• _WORK REQUEST_:
From the line with "Контраст против Пластики</span>" to the final line of the records, every line is to be duplicated exactly, both of those lines included.

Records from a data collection
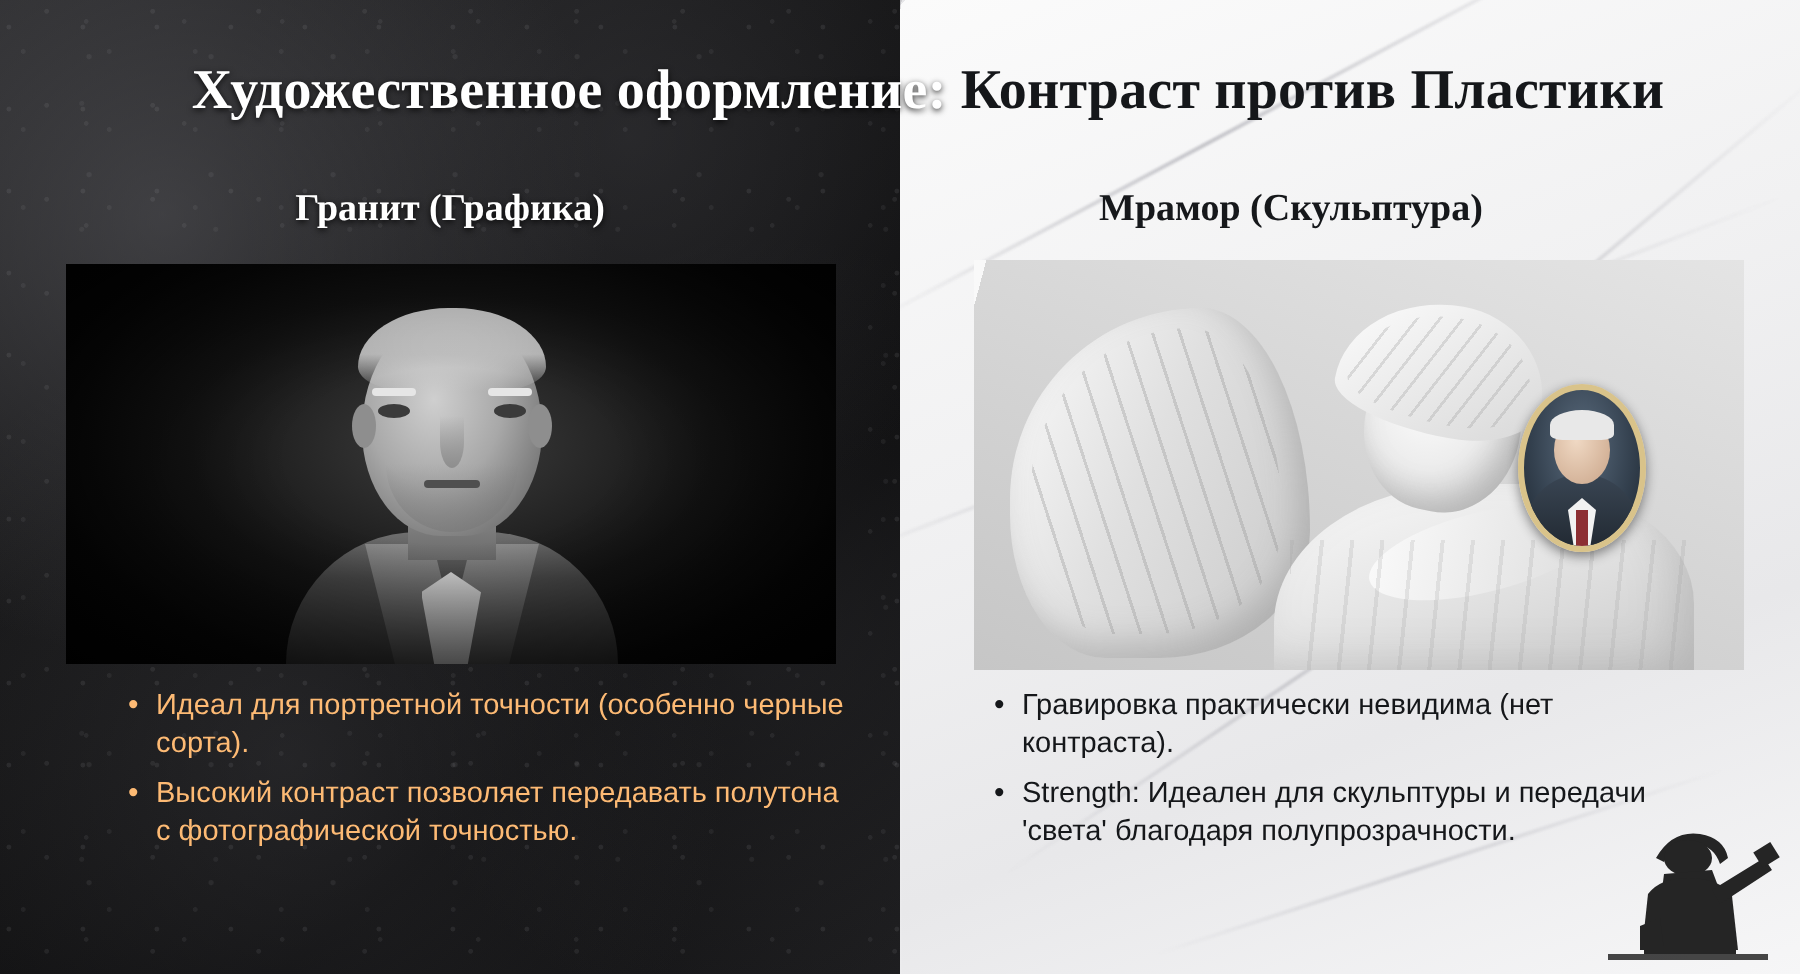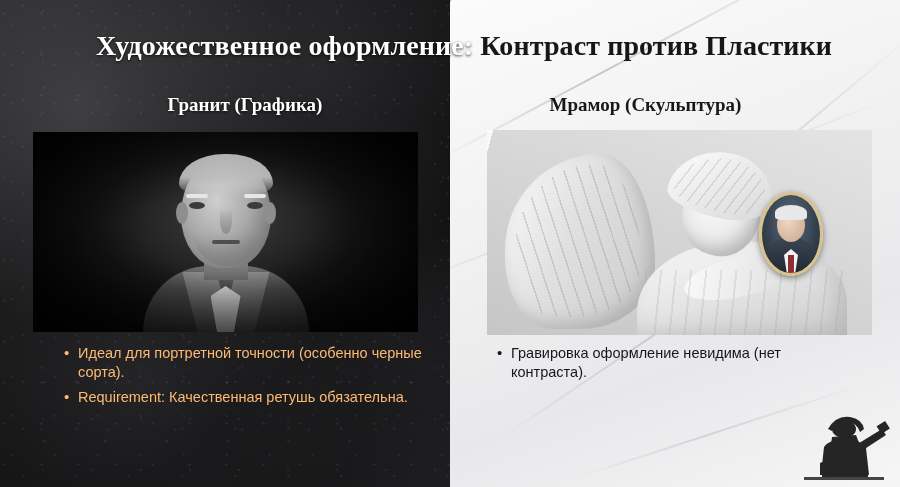--- a/index.html
+++ b/index.html
@@ -386,7 +386,7 @@
     <span class="title-part title-left">Художественное оформление:</span><span class="title-part title-right"> Контраст против Пластики</span>
   </div>
 
-  <div style="position:absolute;left:0;top:0;width:450px;height:487px;z-index:30;pointer-events:none;margin-left:20px;">
+  <div style="position:absolute;left:0;top:0;width:450px;height:487px;z-index:30;pointer-events:none;">
     <div class="col-heading left">Гранит (Графика)</div>
   </div>
   <div style="position:absolute;left:450px;top:0;width:391px;height:487px;z-index:30;pointer-events:none;">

• _COMPLETED TASK_:
     <span class="title-part title-left">Художественное оформление:</span><span class="title-part title-right"> Контраст против Пластики</span>
   </div>
 
-  <div style="position:absolute;left:0;top:0;width:450px;height:487px;z-index:30;pointer-events:none;margin-left:20px;">
+  <div style="position:absolute;left:0;top:0;width:450px;height:487px;z-index:30;pointer-events:none;">
     <div class="col-heading left">Гранит (Графика)</div>
   </div>
   <div style="position:absolute;left:450px;top:0;width:391px;height:487px;z-index:30;pointer-events:none;">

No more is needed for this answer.